If you can find the ‘min-maxers’ amongst your gaming buddies, you’re onto a winner – get them playing your prototype and let them try and break it. Min-maxers are gamers that look for the ultimate way to win and exploit it for all its worth. They don’t just want to win – they want to CRUSH YOU and then tell you how they did it. This makes them great testers, as they can often spot exploits or holes in balance that you missed.
Finally, try and mix up your feedback by letting people speak freely at first – but then directing their thoughts with questions about the things you think you most want to know about. how was game length for example? Was there enough interaction? Did you feel the need to do A, or was B simply too tempting? If you’re trying to home in on one element, you could tell people beforehand what kind of feedback you’re looking for.
8) Hi. My name is Chris and I’m a game designer (“Hi Chris”)

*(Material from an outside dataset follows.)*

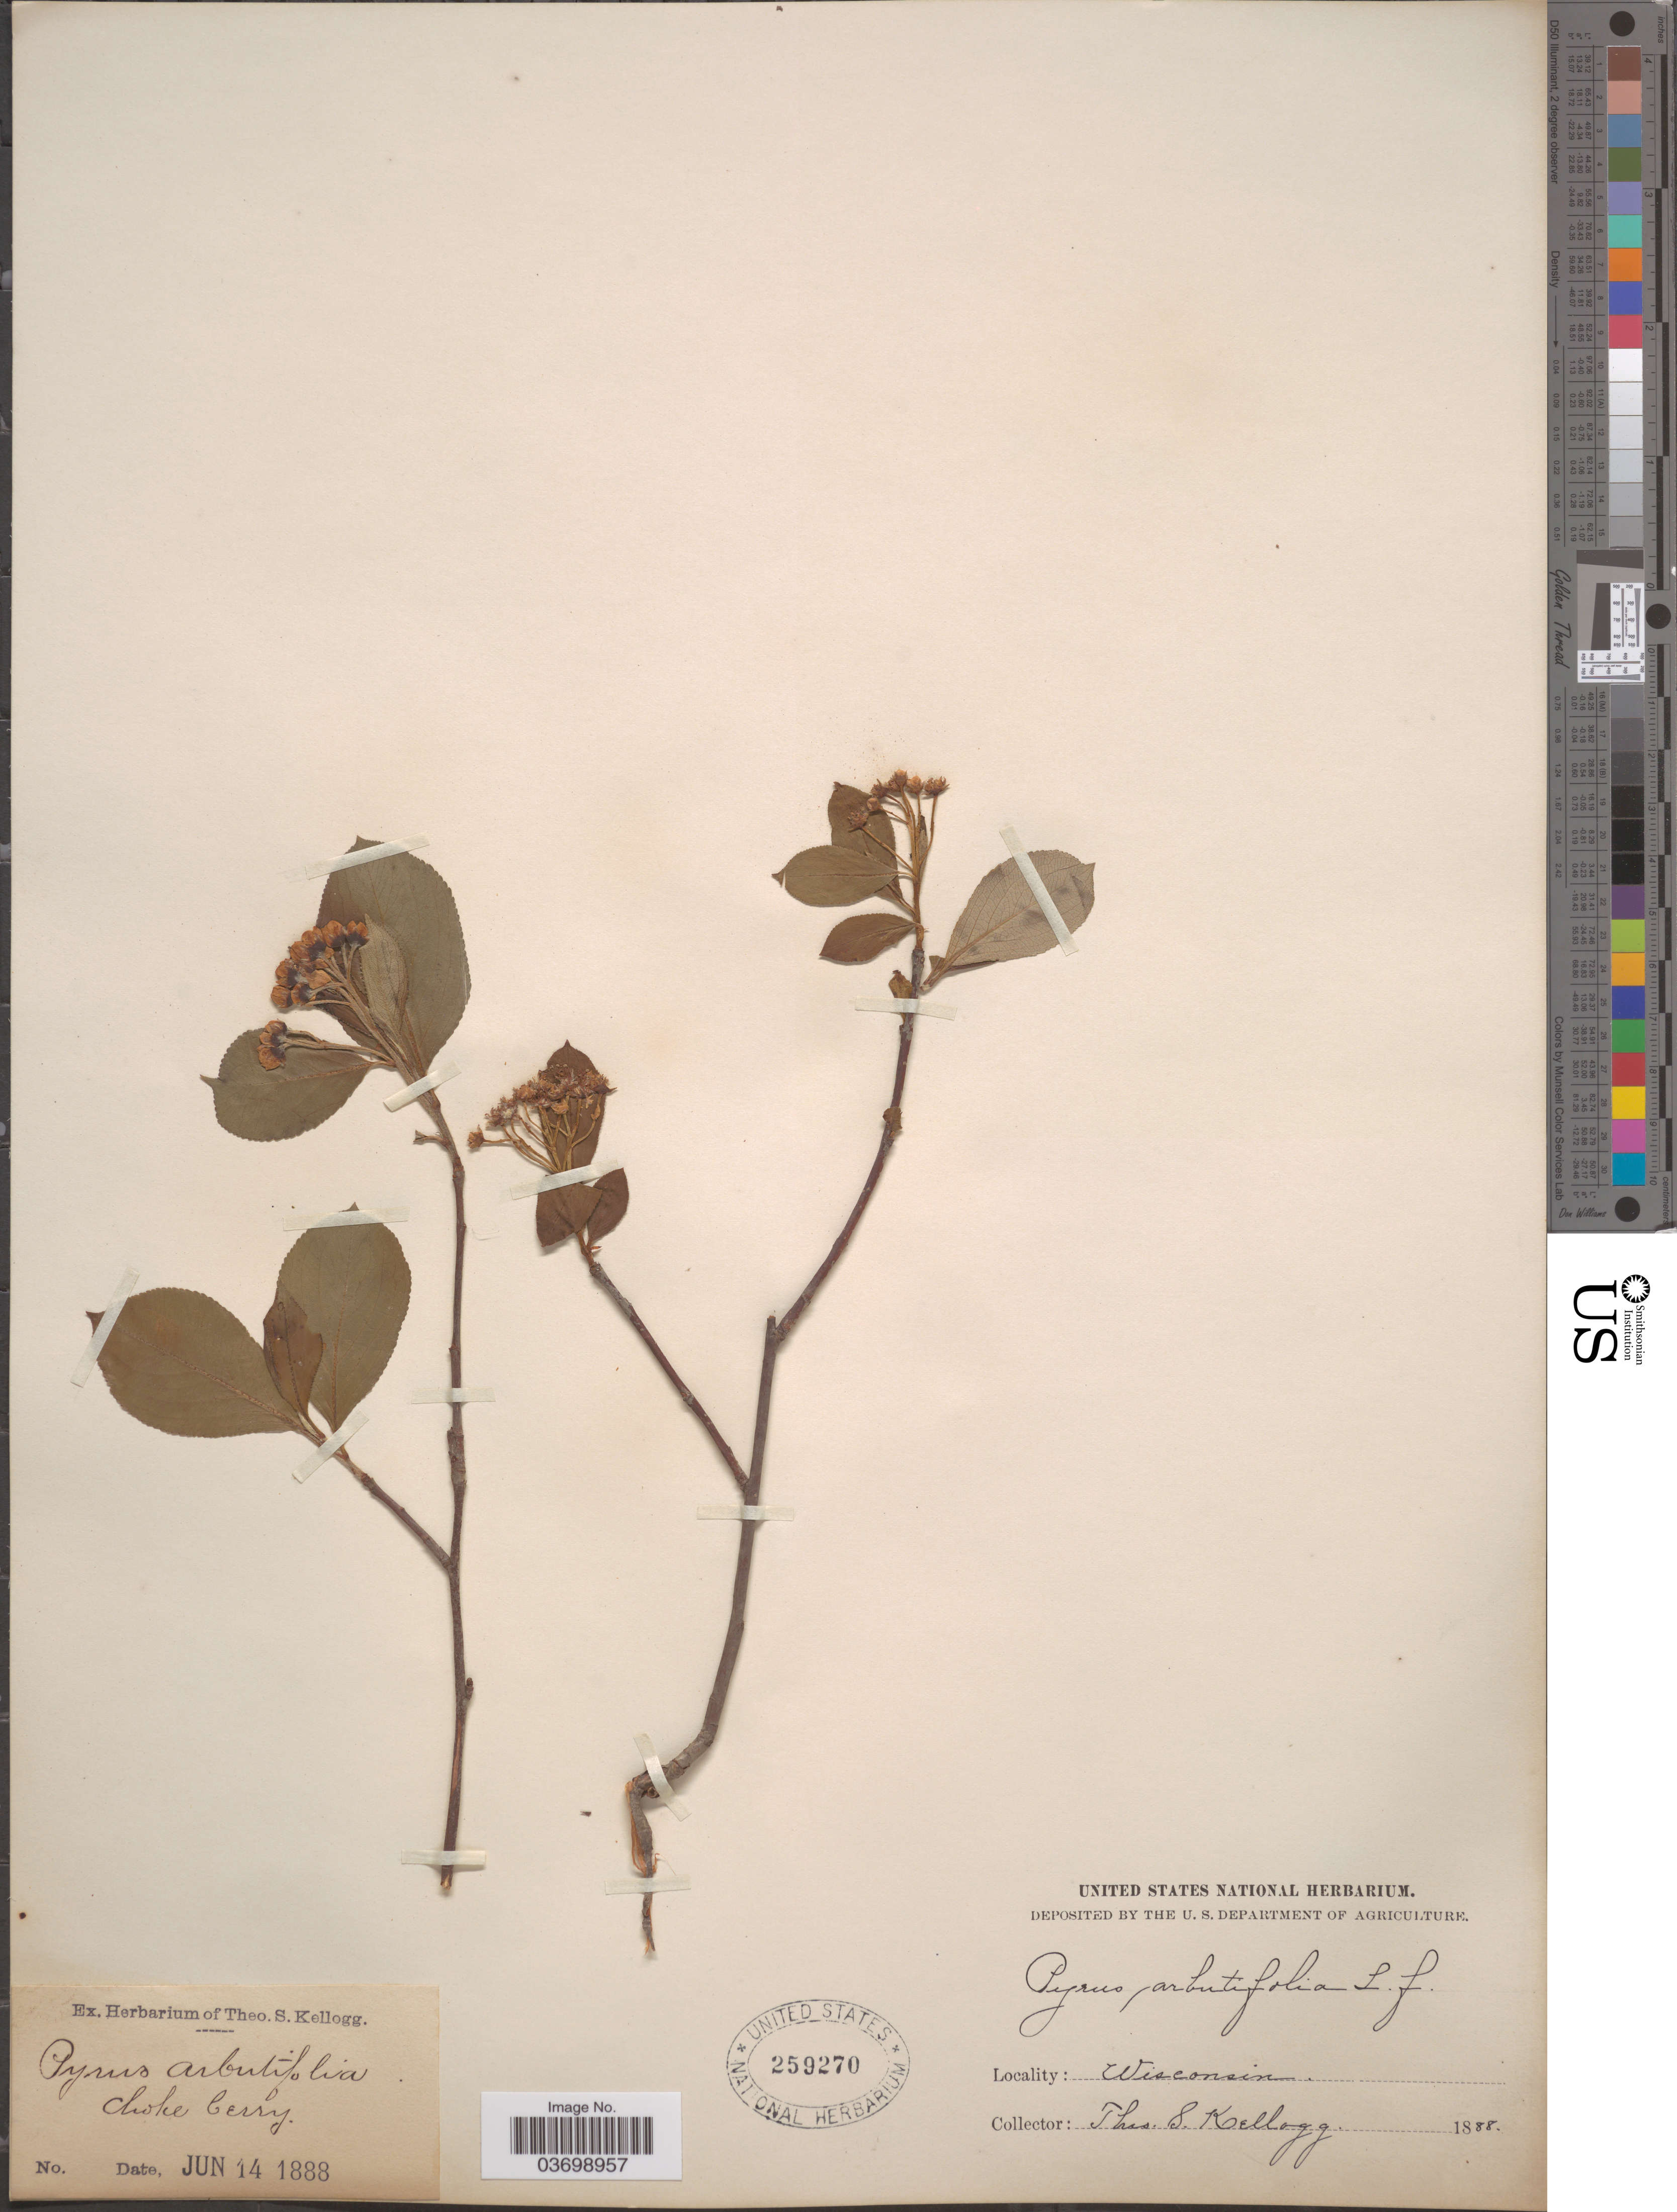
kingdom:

One of the best things about boardgaming is the community – and within it, there’s nothing better than the game design community. People are friendly, happy to help and love testing each other’s games and giving advice.
The obvious place to start are the design forums over at Board Game Geek. Help, chat, competitions, inspirations, theory – even ways to find testers. It’s all there. You may also want to check out Meetup to see if there are any groups in your local area – this is how I got involved and there are more of us out there than you might think!
Discussion and collaboration can be invaluable; especially with more experienced players as well as designers. I’ve played hundreds of different games now but I’m fully aware than many people have played thousands – and even they’ve only scratched the tip of the iceberg.
There are also a good number of international board game competitions you can enter, but I’m working on another post on those so will pass over that area for now.
9) Don’t give up the day job
Remember kids, games doesn’t pay. Yes, some game designers make a living out if doing it full time – but they are either the best, run their own companies or work for someone like Hasbro or Wizards of the Coast. Most do it as a hobby.
If you go into board game design looking to make your fortune, or for a career change, you’re likely to be disappointed. However it’s a fantastically rewarding past-time that could at least pay for itself over time – and even give you the odd holiday! And who knows? Maybe you will become the next big name designer.
But whatever else happens there’s the sense of achievement, the camaraderie, the friendships you’ll forge, the problems you’ll solve, the knowledge you’ll acquire. All in all, as long as you don’t want to get rich quick, it comes highly recommended!
10) Ignore all of the above
But of course the most important thing is that you enjoy the process. If you love whittling individual wooden pieces, or 3D printing elaborate robots made of titanium, knock yourself out – all I’m saying is that to make a game you don’t have to.
I have no idea how many published games use the artwork that was on the prototype the publisher saw when they commissioned it, but I would guess the percentage is infinitesimal. More will keep the theme you thought of, but not all – and you can probably wave goodbye to your lava pits of Kzafghyk story too. But if that drove you to make your game it was all worthwhile.
In the end what’s important is that you do whatever it takes to get your game played – even if it’s only by a few appreciative souls. Much like they say everyone has a novel in them, it’s probably the same for board games. And few things beat the feeling of seeing someone else enjoying something you’ve created. Good luck!